AE. Effective governance and good risk management are two of the most important steps for an organization to achieve continuous and cost-effective compliance. By providing a simple, compliance-based mechanism to control access to their resources, organizations can; tie business and compliance mandates into actionable IT policies; remove human error and ensure corporate and compliance mandates are followed; automate and streamline the process of granting and revoking access; confirm that proper steps and authorizations are in place; ensure access does not violate separation of duties or other overarching mandates; use roles-based provisioning to reduce costs; and consistently enforce compliance policies and industry best practice so line-of-business owners can manage access rights based upon predefined controls. This effective governance releases the IT staff from focusing on daily user access, allowing organizations to shift IT resources onto more strategic, revenue-generating opportunities.

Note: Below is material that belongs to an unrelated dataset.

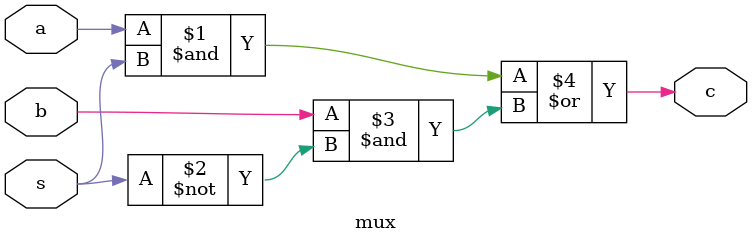
<source format=v>
module mux(input a, input b, input s, output c);
assign c = a&s | b&~s ;
endmodule 

</source>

BM. At CA, we are responding by adding layers to our existing identity and access management solutions that can provide access governance. A centralized solution can then pull this information from across identity, access and auditing systems. In addition, above this layer, an IT governance, risk and compliance layer provides organizations with the ability to measure and manage risk across applications by pulling information from all aspects of the IT infrastructure, including security.

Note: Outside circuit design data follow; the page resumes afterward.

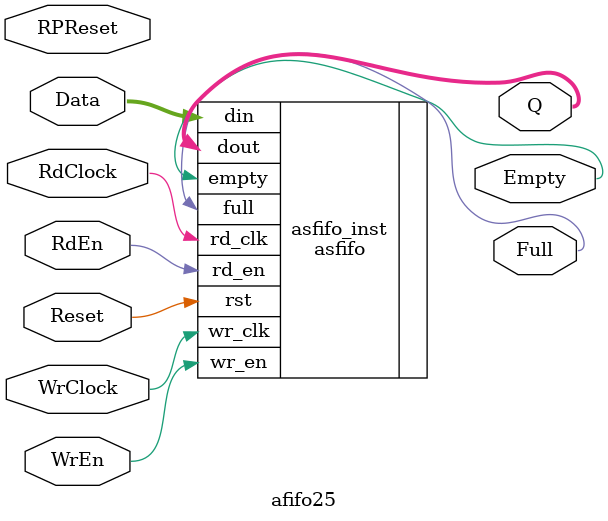
<source format=v>
`default_nettype none
module afifo25 (
        input wire [24:0] Data,
        input wire WrClock,
        input wire RdClock,
        input wire WrEn,
        input wire RdEn,
        input wire Reset,
        input wire RPReset,
        output wire [24:0] Q,
        output wire Empty,
        output wire Full
);

asfifo # (
        .DATA_WIDTH(25),
        .ADDRESS_WIDTH(16)
) asfifo_inst (
        .dout(Q), 
        .empty(Empty),
        .rd_en(RdEn),
        .rd_clk(RdClock),        
        .din(Data),  
        .full(Full),
        .wr_en(WrEn),
        .wr_clk(WrClock),
        .rst(Reset)
);

endmodule
`default_nettype wire

</source>
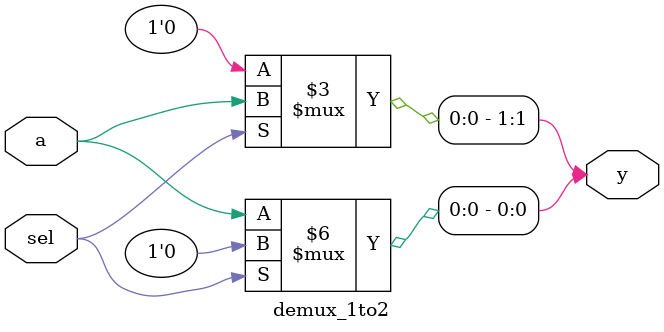
<source format=v>
module demux_1to2 (input a,sel,output reg [1:0]y);

always @(*) begin
	y=2'b00;
	if(sel)
	    y[1]=a;
	else   
	    y[0]=a;
     end
endmodule

</source>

Deepak Taneja is Founder, President and CEO at Aveksa and drives the vision and overall business and technology strategy for the company.

Bilhar Mann is Senior Vice President of CA’s Security Management business unit and responsible for continuing to build out CA’s portfolio of world-class security management solutions.

Andrew Eliopoulos is Director of Product Marketing for Novell’s Identity & Security Management Solutions. He is responsible for all product marketing functions for Novell’s industry-leading Identity Management portfolio.

John Barco is Director of Product Marketing and Product Management for the Identity Management software portfolio at Sun Microsystems. He is responsible for driving the product strategy and execution.

Four reasons to implement IAM

  1. Cost reduction: To determine if there is a cost savings to be had, evaluate the major costs associated with your current way of handling IAM and how much those might be reduced through automation, deducting any yearly maintenance costs or license fees that the new software will incur.
  2. Improved security: Does the solution provide better protection for the network or the enterprise? One measure of that is whether it provides extra accountability and audit trails for system access and authorization.=
  3. Achieving compliance: Does the solution help your organization meet new security requirements, such as by archiving records or logging details of all user activity on the system in case of a future investigation?
  4. Improving efficiency: Not all efficiency gains are easily translated into hard dollar savings. But any solution that automates a formerly manual activity is likely to be increasing efficiency and, at the same time, reducing the chance of human error.

What the analysts say

According to a recent report by Boston-based IT research firm Aberdeen Group, an estimated 40% of all firms are performing at sub-par levels when it comes to automating access to core business information. And, they note, that’s assuming a fairly modest goal of equipping 40% of a company’s business functions with automated access. If the bar were raised to 60%, says Aberdeen, most businesses would be at a sub-par level.